Donations to nonprofit organizations are often tax-deductible. But do you know when? And do you provide your supporters (including yourself!) with the information they need to take those deductions? These basics will help you to understand what you can and what you can’t take off your taxes.

Generally, any gift or contribution for which the donor does not receive anything of substantial value in return is tax-deductible. Here are some examples.

Deductible: A parent makes a $20 contribution to the PTO rather than participating in the latest fundraising drive. The contribution is tax-deductible.

Not deductible: A parent purchases $20 of wrapping paper or cookie dough during the latest fund drive. The amount paid for the products is not tax-deductible, because the parent received something of value in return for the amount paid.

Deductible: A local restaurant contributes a $25 gift certificate to the school’s auction. The value of the gift certificate is tax-deductible for the restaurant.

* Given instruction 1 *
Please express every line of the listing below as a Markdown table with the columns Row and Change, numbering each line and leaving out blank lines.

* Exercise material *
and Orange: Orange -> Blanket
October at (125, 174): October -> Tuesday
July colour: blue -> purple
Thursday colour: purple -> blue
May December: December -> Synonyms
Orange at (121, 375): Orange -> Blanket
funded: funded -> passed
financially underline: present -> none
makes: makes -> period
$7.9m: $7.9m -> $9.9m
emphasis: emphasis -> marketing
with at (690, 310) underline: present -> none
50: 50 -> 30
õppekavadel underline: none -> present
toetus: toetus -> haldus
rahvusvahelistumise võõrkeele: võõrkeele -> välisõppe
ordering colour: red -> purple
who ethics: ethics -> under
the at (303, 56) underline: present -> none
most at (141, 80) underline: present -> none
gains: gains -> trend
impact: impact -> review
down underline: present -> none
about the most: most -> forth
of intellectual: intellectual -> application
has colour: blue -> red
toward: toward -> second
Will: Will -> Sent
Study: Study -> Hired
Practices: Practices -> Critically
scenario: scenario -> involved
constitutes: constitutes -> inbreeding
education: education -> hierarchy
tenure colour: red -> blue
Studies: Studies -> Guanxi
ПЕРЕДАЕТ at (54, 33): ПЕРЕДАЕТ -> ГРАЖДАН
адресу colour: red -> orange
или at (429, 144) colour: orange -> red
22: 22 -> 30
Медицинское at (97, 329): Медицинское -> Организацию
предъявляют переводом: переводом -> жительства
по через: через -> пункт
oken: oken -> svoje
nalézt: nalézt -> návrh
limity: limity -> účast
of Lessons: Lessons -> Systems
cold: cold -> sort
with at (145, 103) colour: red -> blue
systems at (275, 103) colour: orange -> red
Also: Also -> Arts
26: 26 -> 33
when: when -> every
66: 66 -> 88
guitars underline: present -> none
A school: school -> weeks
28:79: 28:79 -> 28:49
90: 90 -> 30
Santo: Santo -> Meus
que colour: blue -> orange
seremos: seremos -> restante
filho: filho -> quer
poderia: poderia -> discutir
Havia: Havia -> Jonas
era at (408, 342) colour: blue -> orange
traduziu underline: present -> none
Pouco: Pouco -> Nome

* Given instruction 2 *
Answer these questions from the tax-deduction text:
(a) How much does the parent contribute to the PTO?
(b) What products might a parent buy during the fund drive?
(c) What does the local restaurant contribute to the school's auction?

* Complete answer 1 *
| Row | Change |
|---|---|
| 1 | and Orange: Orange -> Blanket |
| 2 | October at (125, 174): October -> Tuesday |
| 3 | July colour: blue -> purple |
| 4 | Thursday colour: purple -> blue |
| 5 | May December: December -> Synonyms |
| 6 | Orange at (121, 375): Orange -> Blanket |
| 7 | funded: funded -> passed |
| 8 | financially underline: present -> none |
| 9 | makes: makes -> period |
| 10 | $7.9m: $7.9m -> $9.9m |
| 11 | emphasis: emphasis -> marketing |
| 12 | with at (690, 310) underline: present -> none |
| 13 | 50: 50 -> 30 |
| 14 | õppekavadel underline: none -> present |
| 15 | toetus: toetus -> haldus |
| 16 | rahvusvahelistumise võõrkeele: võõrkeele -> välisõppe |
| 17 | ordering colour: red -> purple |
| 18 | who ethics: ethics -> under |
| 19 | the at (303, 56) underline: present -> none |
| 20 | most at (141, 80) underline: present -> none |
| 21 | gains: gains -> trend |
| 22 | impact: impact -> review |
| 23 | down underline: present -> none |
| 24 | about the most: most -> forth |
| 25 | of intellectual: intellectual -> application |
| 26 | has colour: blue -> red |
| 27 | toward: toward -> second |
| 28 | Will: Will -> Sent |
| 29 | Study: Study -> Hired |
| 30 | Practices: Practices -> Critically |
| 31 | scenario: scenario -> involved |
| 32 | constitutes: constitutes -> inbreeding |
| 33 | education: education -> hierarchy |
| 34 | tenure colour: red -> blue |
| 35 | Studies: Studies -> Guanxi |
| 36 | ПЕРЕДАЕТ at (54, 33): ПЕРЕДАЕТ -> ГРАЖДАН |
| 37 | адресу colour: red -> orange |
| 38 | или at (429, 144) colour: orange -> red |
| 39 | 22: 22 -> 30 |
| 40 | Медицинское at (97, 329): Медицинское -> Организацию |
| 41 | предъявляют переводом: переводом -> жительства |
| 42 | по через: через -> пункт |
| 43 | oken: oken -> svoje |
| 44 | nalézt: nalézt -> návrh |
| 45 | limity: limity -> účast |
| 46 | of Lessons: Lessons -> Systems |
| 47 | cold: cold -> sort |
| 48 | with at (145, 103) colour: red -> blue |
| 49 | systems at (275, 103) colour: orange -> red |
| 50 | Also: Also -> Arts |
| 51 | 26: 26 -> 33 |
| 52 | when: when -> every |
| 53 | 66: 66 -> 88 |
| 54 | guitars underline: present -> none |
| 55 | A school: school -> weeks |
| 56 | 28:79: 28:79 -> 28:49 |
| 57 | 90: 90 -> 30 |
| 58 | Santo: Santo -> Meus |
| 59 | que colour: blue -> orange |
| 60 | seremos: seremos -> restante |
| 61 | filho: filho -> quer |
| 62 | poderia: poderia -> discutir |
| 63 | Havia: Havia -> Jonas |
| 64 | era at (408, 342) colour: blue -> orange |
| 65 | traduziu underline: present -> none |
| 66 | Pouco: Pouco -> Nome |

* Complete answer 2 *
(a) $20
(b) Wrapping paper or cookie dough
(c) A $25 gift certificate